EFSF拡充案承認!ユーロ買い材料に出尽くし感?
為替市場は相変わらず、ソブリンリスクを巡りユーロ一色の展開となっているが、昨日、スロバキアでは欧州の救済基金の拡充案を議会が2回目の採決で可決、同案が批准されたことにより、ユーロ加盟国全てで承認手続きが完了し、市場にはリスク回避志向が一服する中、ユーロは下げ止まりの様相をみせている。今回の欧州金融安定化基金(EFSF)が従来の2,500億ユーロから4,400億ユーロに拡充されることにはなるが、 反面、ユーロ圏で中核をなすイタリア・スペインなどの重債務国の国債利回りが高止まりしている状況下ではユーロを更に押し上げるには力不足と言わざるを得ないだろう。
一方、バローゾ欧州委員長とファンロンパイ欧州大統領は、スロバキアの承認でEFSFは完璧に実行可能、EFSFはより一層強く、柔軟な手段となると指摘しているが、ギリシャの不良債権を抱えている欧州金融機関を取り巻く環境は一段と悪化しているとの観測があり、市場は今回の欧州金融安定化基金(EFSF)拡充案では不十分との見方も少なくない。また、EFSFの拡充案を巡り、如何に活用できるかにかかっており、まだまだ予断を許せない状況にある。
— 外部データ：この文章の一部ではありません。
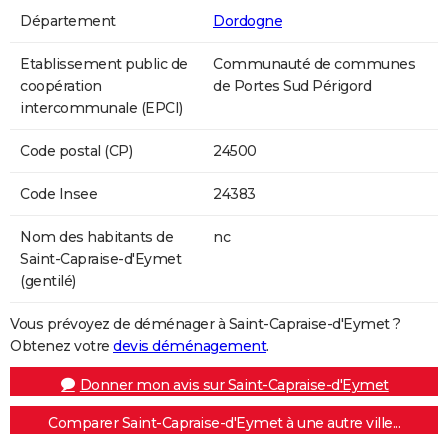
Département
Dordogne
Etablissement public de
Communauté de communes
coopération
de Portes Sud Périgord
intercommunale (EPCI)
Code postal (CP)
24500
Code Insee
24383
Nom des habitants de
nc
Saint-Capraise-d'Eymet
(gentilé)
Vous prévoyez de déménager à Saint-Capraise-d'Eymet ?
Obtenez votre
devis déménagement
.
Donner mon avis sur Saint-Capraise-d'Eymet
Comparer Saint-Capraise-d'Eymet à une autre ville...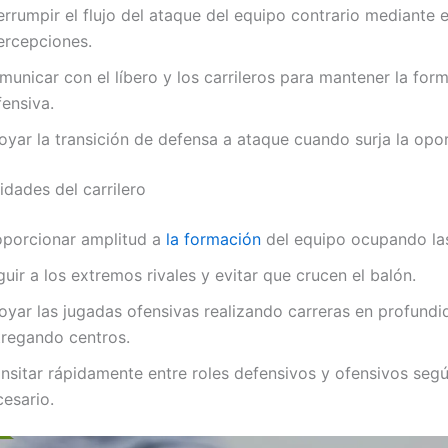
errumpir el flujo del ataque del equipo contrario mediante 
ercepciones.
unicar con el líbero y los carrileros para mantener la for
fensiva.
oyar la transición de defensa a ataque cuando surja la opo
idades del carrilero
oporcionar amplitud a
la formación
del equipo ocupando la
uir a los extremos rivales y evitar que crucen el balón.
oyar las jugadas ofensivas realizando carreras en profundi
tregando centros.
ansitar rápidamente entre roles defensivos y ofensivos seg
cesario.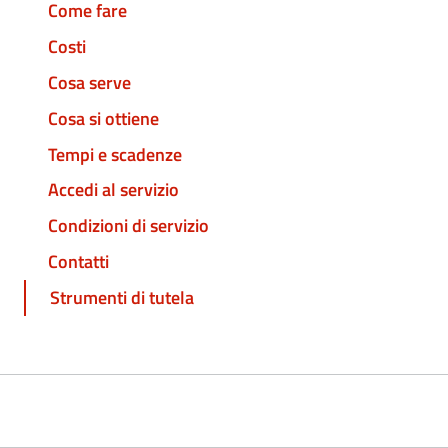
Come fare
Costi
Cosa serve
Cosa si ottiene
Tempi e scadenze
Accedi al servizio
Condizioni di servizio
Contatti
Strumenti di tutela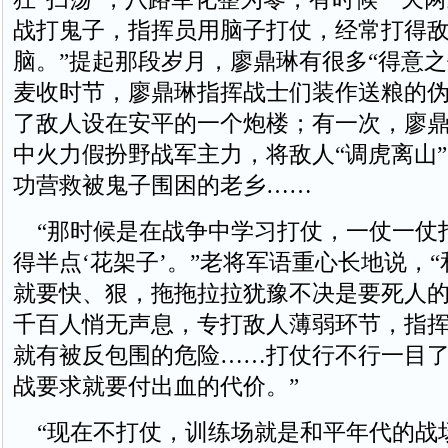
战打鬼子，指挥员用脑子打仗，经常打得
脑。”提起那段岁月，廖鼎琳有很多“得意之作
麦收时节，廖鼎琳指挥战士们装作送粮的
了敌人设在安平的一个炮楼；有一次，廖
中火力假扮野战军主力，将敌人“调虎离山
功营救被鬼子围困的老乡……
“那时候是在战争中学习打仗，一仗一仗
得半点‘花架子’。”老将军语重心长地说，
就要快、狠，拖拖拉拉犹豫不决是要死人
千百人悄无声息，专打敌人薄弱环节，指
就有被反包围的危险……打仗行不行一目
战要求就要付出血的代价。”
“现在不打仗，训练场就是和平年代的战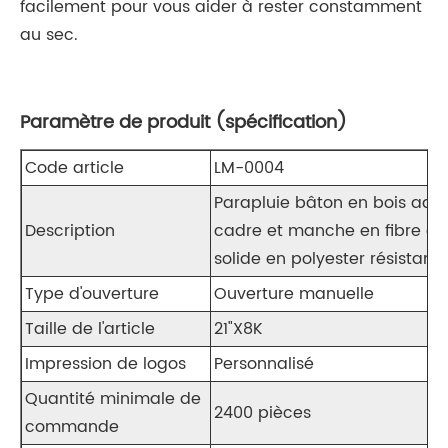
facilement pour vous aider à rester constamment
au sec.
Paramètre de produit (spécification)
Code article
LM-0004
Parapluie bâton en bois adu
Description
cadre et manche en fibre de 
solide en polyester résistant 
Type d'ouverture
Ouverture manuelle
Taille de l'article
21"X8K
Impression de logos
Personnalisé
Quantité minimale de
2400 pièces
commande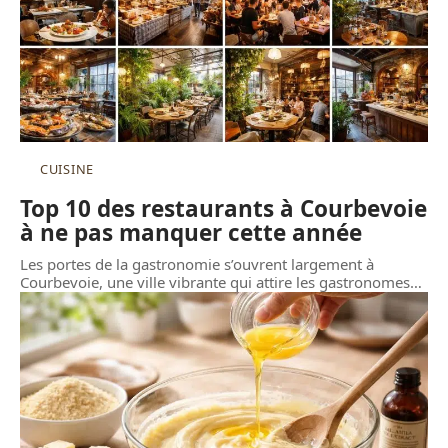
CUISINE
Top 10 des restaurants à Courbevoie
à ne pas manquer cette année
Les portes de la gastronomie s’ouvrent largement à
Courbevoie, une ville vibrante qui attire les gastronomes
…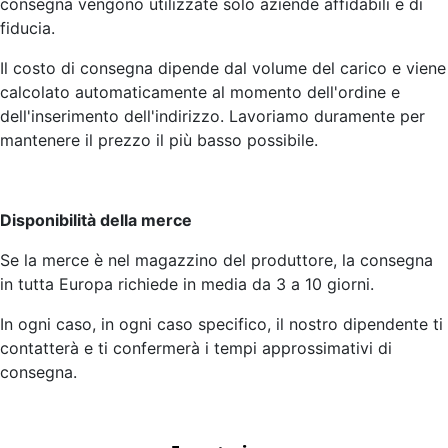
consegna vengono utilizzate solo aziende affidabili e di
fiducia.
Il costo di consegna dipende dal volume del carico e viene
calcolato automaticamente al momento dell'ordine e
dell'inserimento dell'indirizzo. Lavoriamo duramente per
mantenere il prezzo il più basso possibile.
Disponibilità della merce
Se la merce è nel magazzino del produttore, la consegna
in tutta Europa richiede in media da 3 a 10 giorni.
In ogni caso, in ogni caso specifico, il nostro dipendente ti
contatterà e ti confermerà i tempi approssimativi di
consegna.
その中、昨日発表されたECB月報ではユーロ圏経済は高い不確実性の中、下向きの勢いが強まっていると慎重な景気見通しを示したことから、一時ユーロドル、ユーロ円はそれぞれ戻り売りが優勢になっているように、現時点では上昇リスクよりは下落リスクを重視する方がリスクは軽減されるだろう。